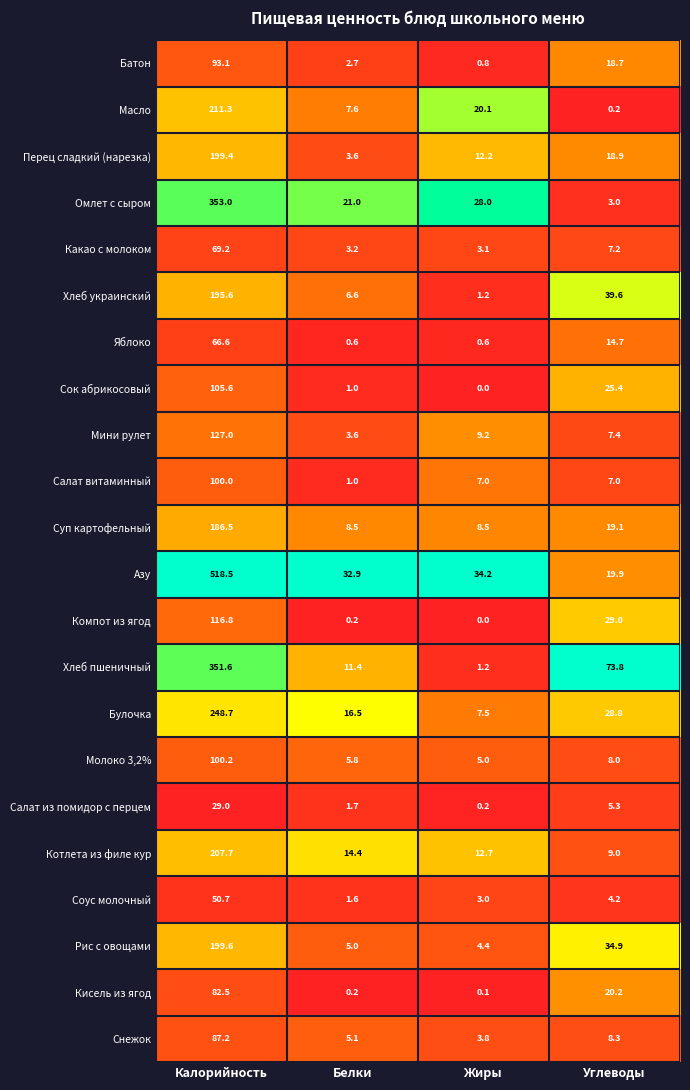

Where does the Перец сладкий (нарезка) series first go above 18?

Калорийность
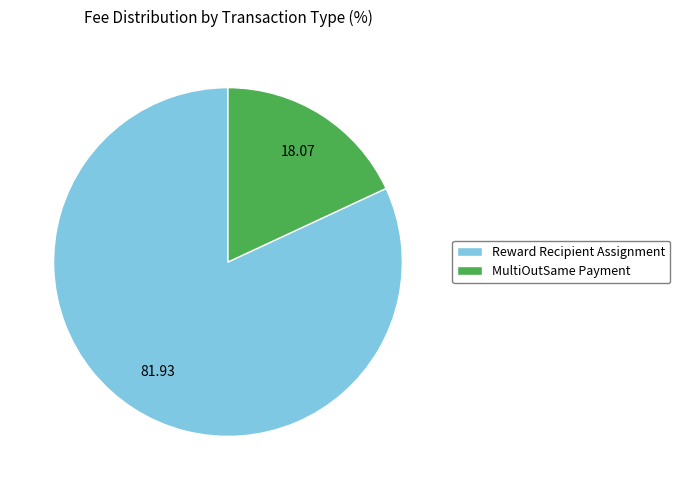

How many segments does this pie chart have?

2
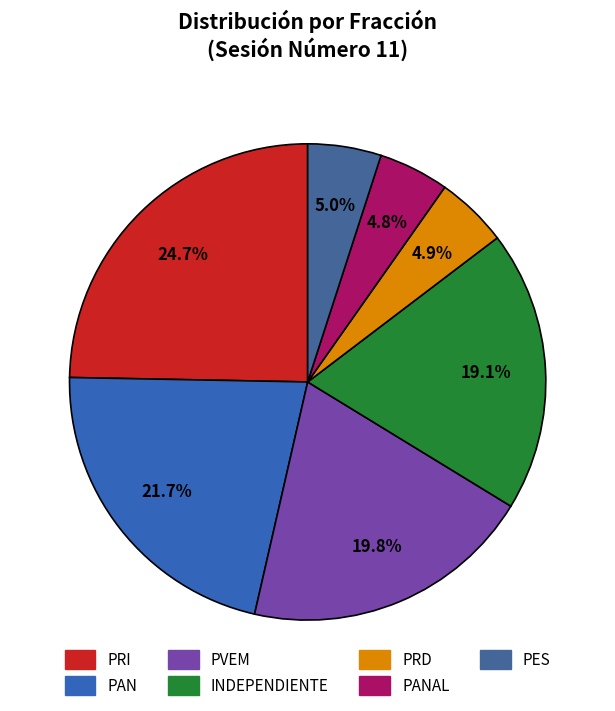

Rank the categories by value from highest to lowest.

PRI, PAN, PVEM, INDEPENDIENTE, PES, PRD, PANAL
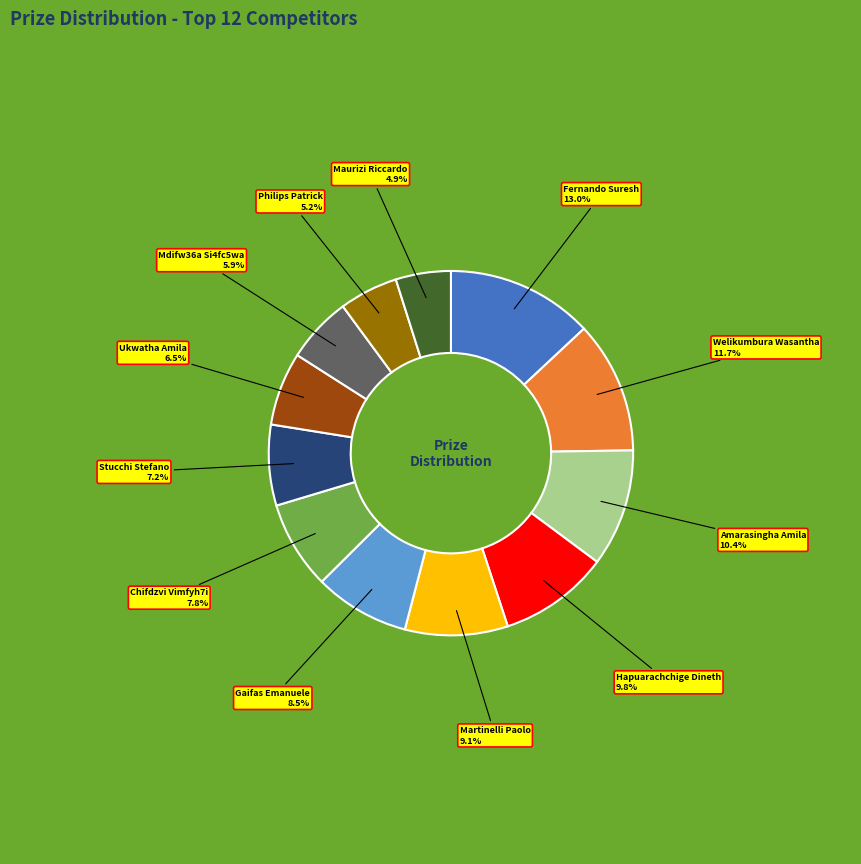

Which category has the biggest portion of the pie?

Fernando Suresh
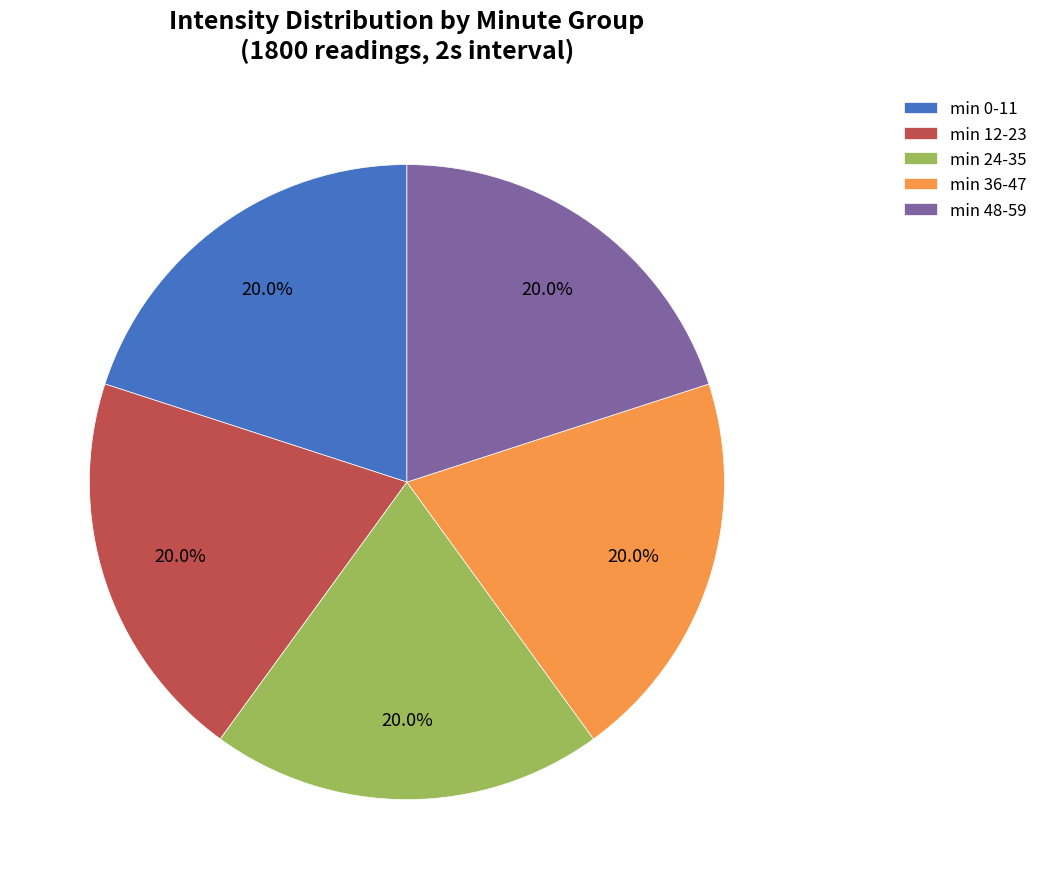

How many slices are in this pie chart?

5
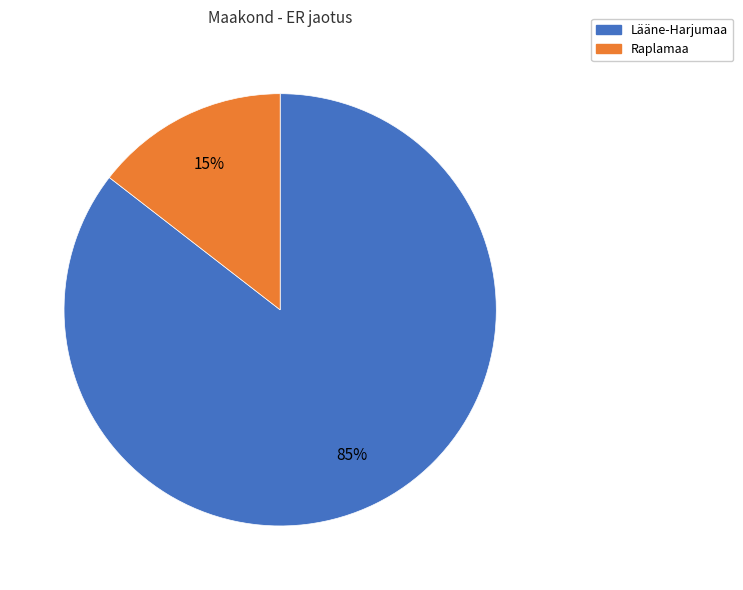

Does Raplamaa represent more than half of the total?

No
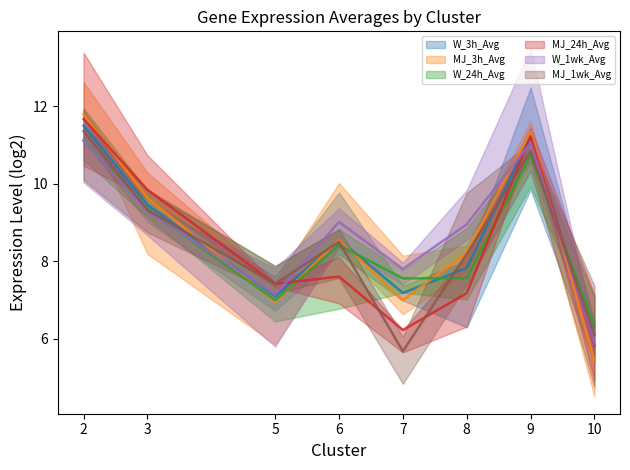

Where do W_3h_Avg (avg) and W_1wk_Avg (avg) first cross each other?

3 and 5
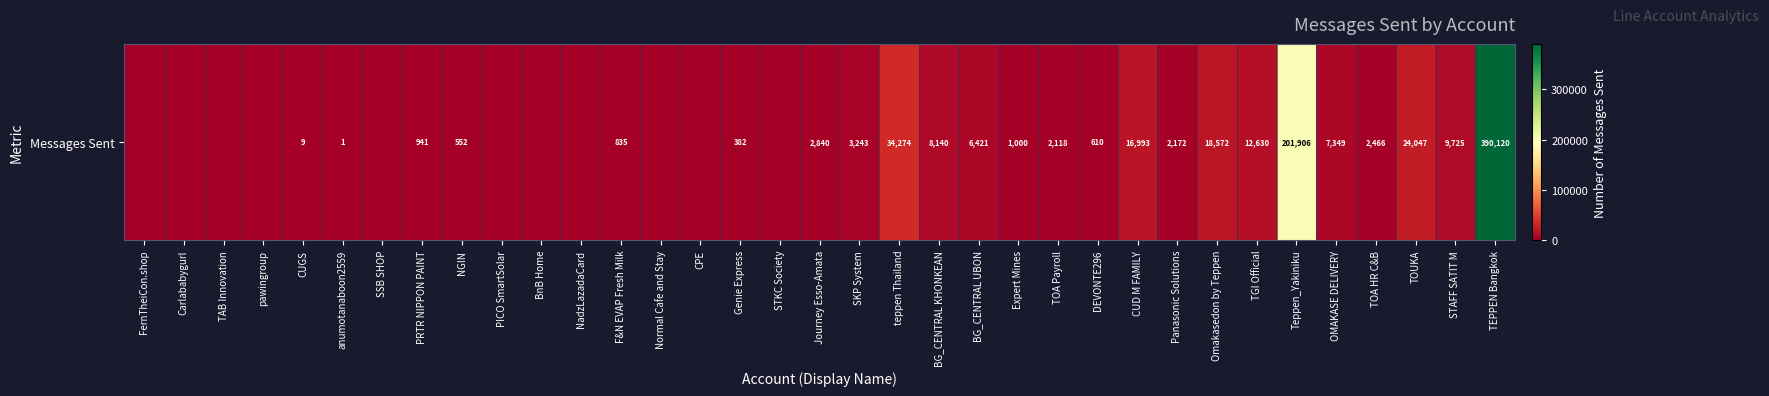

Which category has the lowest value across all series?

FernTheiCon.shop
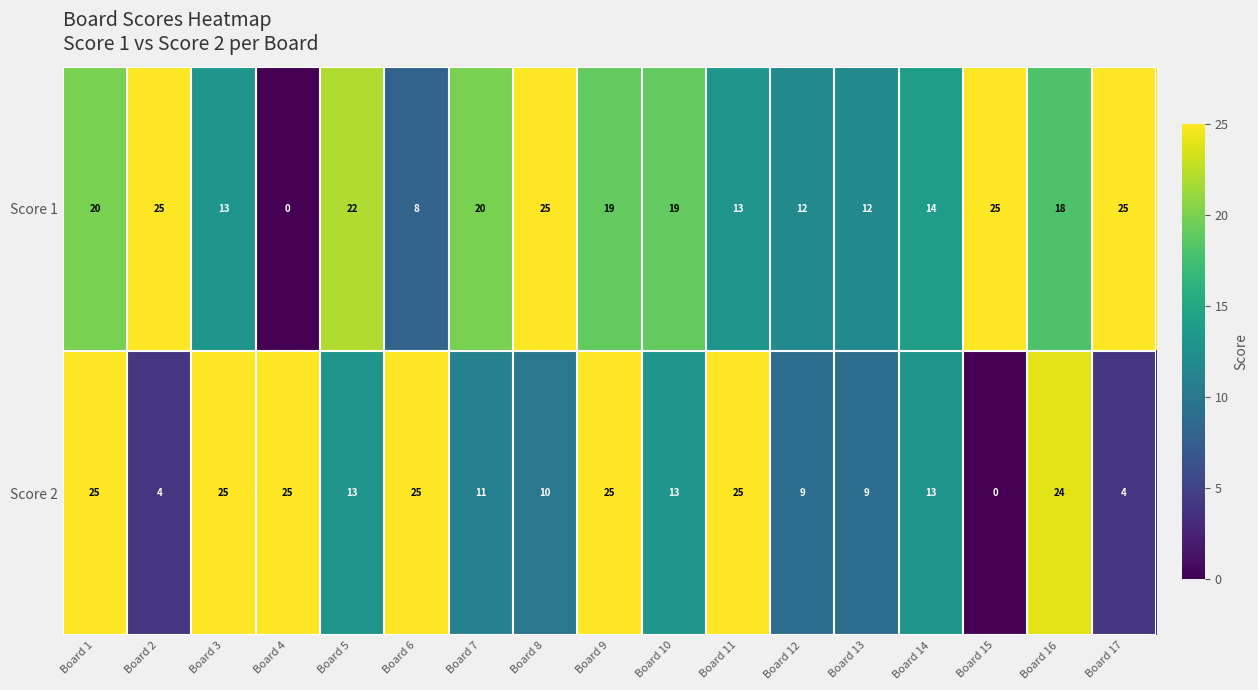

At Board 16, list the series in order from largest to smallest.

Score 2, Score 1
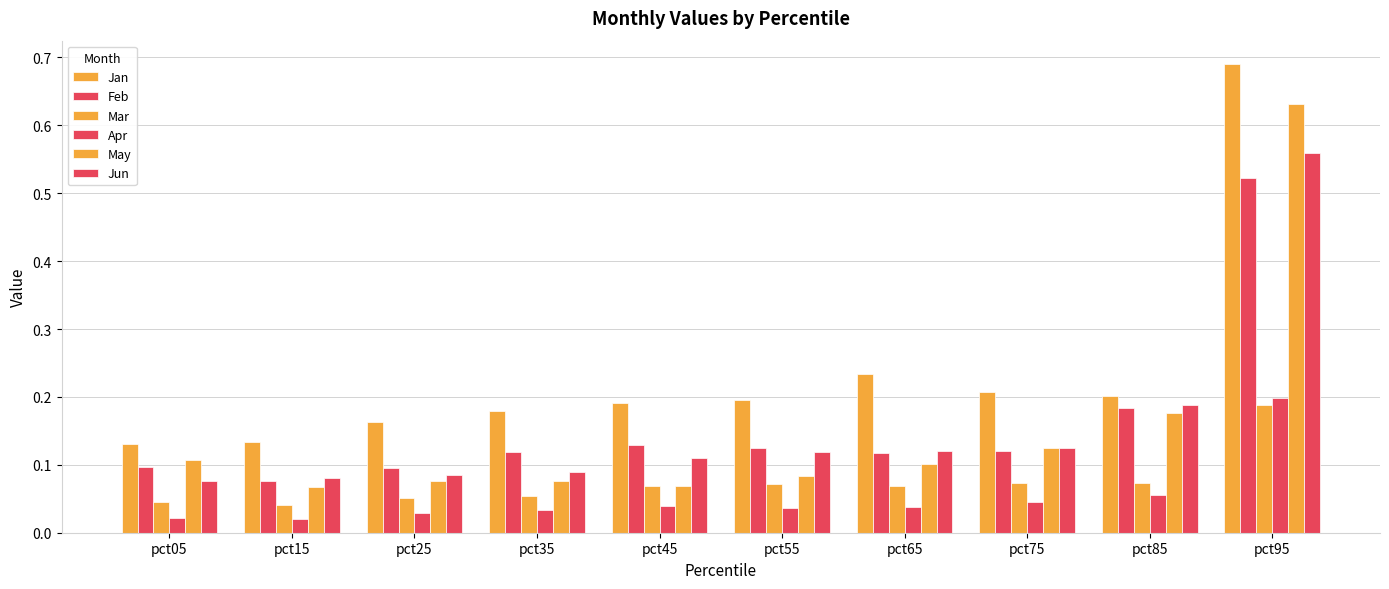

Reading right to left, list all the values displayed in this chart.

Jan: 0.7	0.2	0.2	0.2	0.2	0.2	0.2	0.2	0.1	0.1
Feb: 0.5	0.2	0.1	0.1	0.1	0.1	0.1	0.1	0.1	0.1
Mar: 0.2	0.1	0.1	0.1	0.1	0.1	0.1	0.1	0.0	0.0
Apr: 0.2	0.1	0.0	0.0	0.0	0.0	0.0	0.0	0.0	0.0
May: 0.6	0.2	0.1	0.1	0.1	0.1	0.1	0.1	0.1	0.1
Jun: 0.6	0.2	0.1	0.1	0.1	0.1	0.1	0.1	0.1	0.1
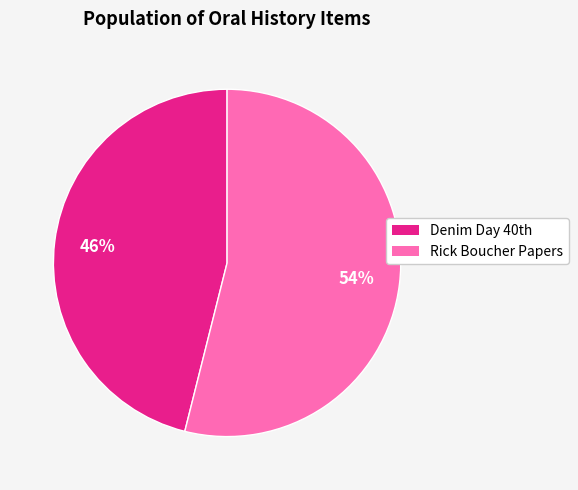

To the nearest percent, what is the average slice percentage?

50%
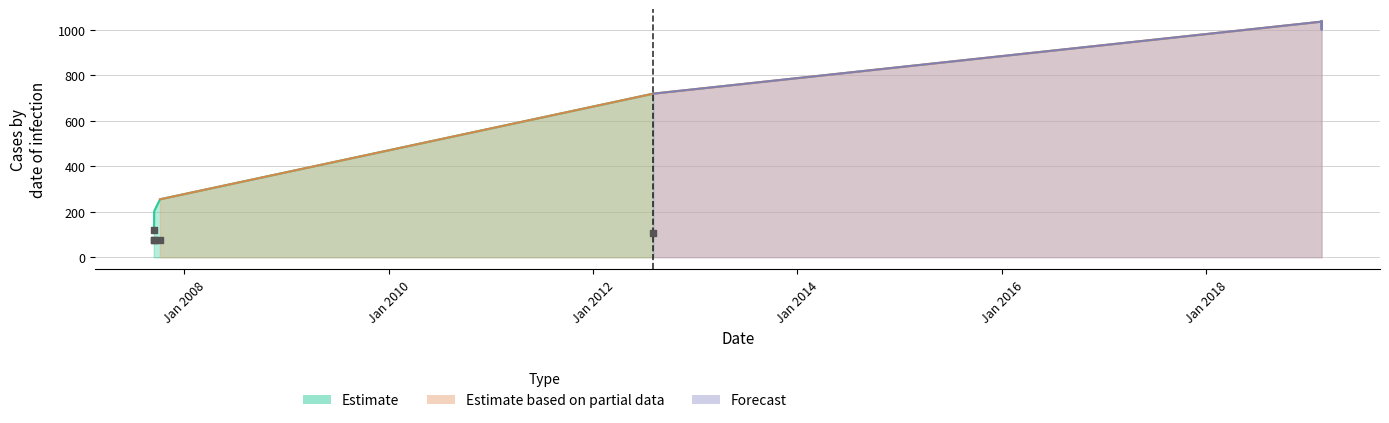

At which category is the sum across all series the highest?

18/02/2019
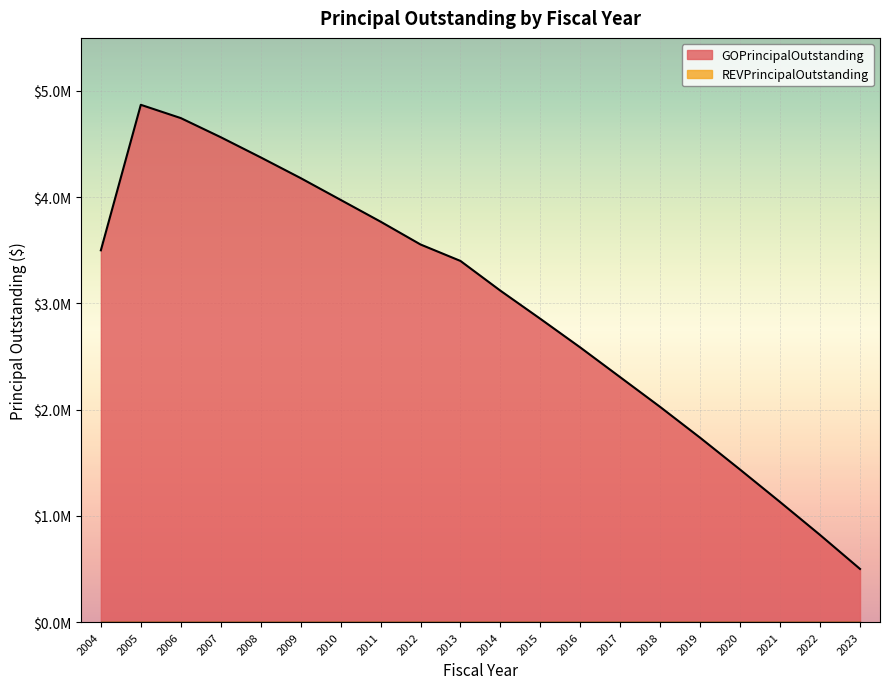

What is the value of the 15th point from the left?

2025000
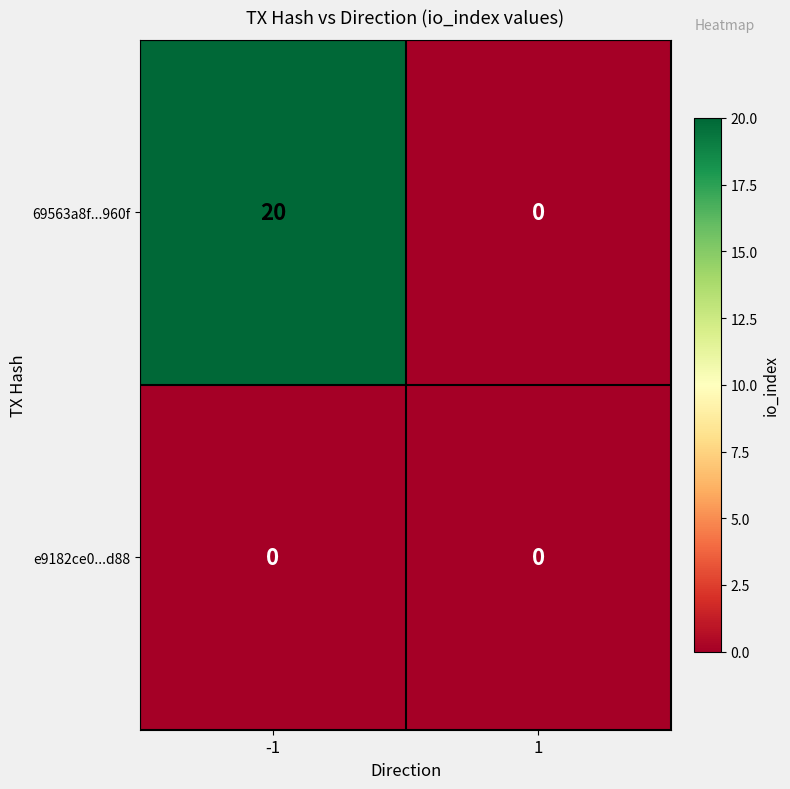

Which series has the largest total across all categories?

69563a8f...960f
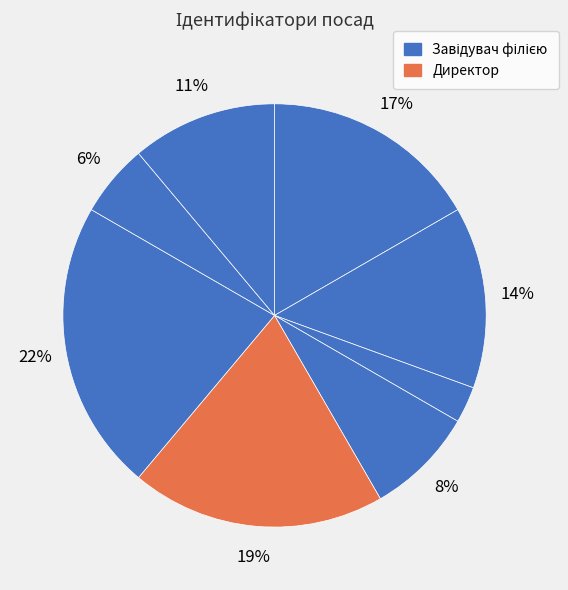

How many segments does this pie chart have?

8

# # #

Swap "segments" for "wedges" wherever it occurs in the lines above, and give all the lines again with nothing else changed. Leave out the pictures.

Where does the Перец сладкий (нарезка) series first go above 18?

Калорийность

How many wedges does this pie chart have?

2

Rank the categories by value from highest to lowest.

PRI, PAN, PVEM, INDEPENDIENTE, PES, PRD, PANAL

Which category has the biggest portion of the pie?

Fernando Suresh

How many slices are in this pie chart?

5

Does Raplamaa represent more than half of the total?

No

Where do W_3h_Avg (avg) and W_1wk_Avg (avg) first cross each other?

3 and 5

Which category has the lowest value across all series?

FernTheiCon.shop

At Board 16, list the series in order from largest to smallest.

Score 2, Score 1

Reading right to left, list all the values displayed in this chart.

Jan: 0.7	0.2	0.2	0.2	0.2	0.2	0.2	0.2	0.1	0.1
Feb: 0.5	0.2	0.1	0.1	0.1	0.1	0.1	0.1	0.1	0.1
Mar: 0.2	0.1	0.1	0.1	0.1	0.1	0.1	0.1	0.0	0.0
Apr: 0.2	0.1	0.0	0.0	0.0	0.0	0.0	0.0	0.0	0.0
May: 0.6	0.2	0.1	0.1	0.1	0.1	0.1	0.1	0.1	0.1
Jun: 0.6	0.2	0.1	0.1	0.1	0.1	0.1	0.1	0.1	0.1

To the nearest percent, what is the average slice percentage?

50%

At which category is the sum across all series the highest?

18/02/2019

What is the value of the 15th point from the left?

2025000

Which series has the largest total across all categories?

69563a8f...960f

How many wedges does this pie chart have?

8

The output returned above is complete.